Purification of docosahexaenoic acid by selective esterification of fatty acids from tuna oil with Rhizopus delemar lipase

Abstract

To purify docosahexaenoic acid (DHA), we attempted the selective esterification of fatty acids originating from tuna oil with lipases. Tuna oil was hydrolyzed in NaOH‐ethanol solution, and the resulting fatty acid mixture [DHA, 23.2%; named tuna‐free fatty acid (FFA)] was used as a starting material.
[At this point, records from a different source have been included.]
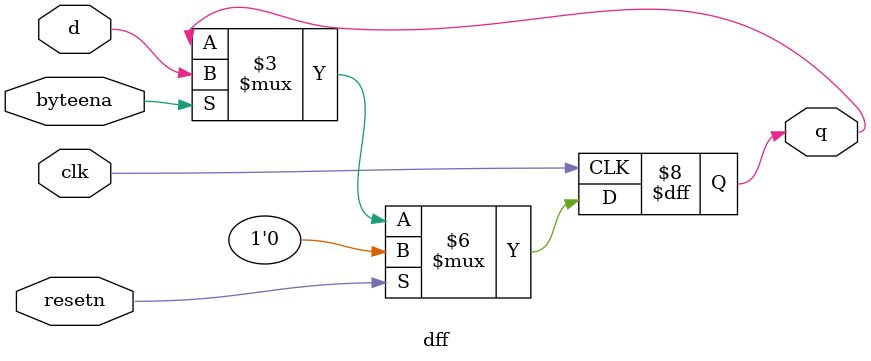
<source format=v>
/*
Create 16 D flip-flops. 
It's sometimes useful to only modify parts of a group of flip-flops. 
The byte-enable inputs control whether each byte of the 16 registers should be written to on that cycle. 
byteena[1] controls the upper byte d[15:8], while byteena[0] controls the lower byte d[7:0].

resetn is a synchronous, active-low reset.

All DFFs should be triggered by the positive edge of clk.
*/


module top_module (
    input clk,
    input resetn,
    input [1:0] byteena,
    input [15:0] d,
    output [15:0] q
);

    dff dffs [15 : 0] (
        .clk({16{clk}}),

        .resetn({16{resetn}}),

        .byteena({ {8{byteena[1]}}, {8{byteena[0]}} }),

        .d(d),

        .q(q)
    );

endmodule


module dff (input clk,
    input resetn,
    input byteena,
    input d,
    output q
);

    always @(posedge clk) begin
        if (resetn) begin
            q <= 1'b0;
        end
        else begin
            if (byteena) begin
                q <= d;
            end
            else begin
                q <= q;
            end
        end
    end

endmodule

</source>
Rhizopus delemar which acted lightly on DHA, was a suitable catalyst for the selective esterification of tuna‐FFA, and lauryl alcohol was the best substrate. The reaction proceeded most effectively when a mixture of 2.4 g lauryl alcohol/tuna‐FFA (2:1, mol/mol), 0.6 g water, and 600 U Rhizopus lipase was incubated at 30°C for 20 h with stirring at 500 rpm. Under these conditions 72% of tuna‐FFA was esterified, and 84% of DHA was recovered in the unesterified fatty acid fraction. The DHA content in the fatty acid fraction rose from 23 to 73% with this reaction. To further elevate the DHA content, the unesterified fatty acids were extracted, and then esterified again under the same conditions. By this repeated esterification, DHA was purified to 89% with a recovery of 71% of its initial content.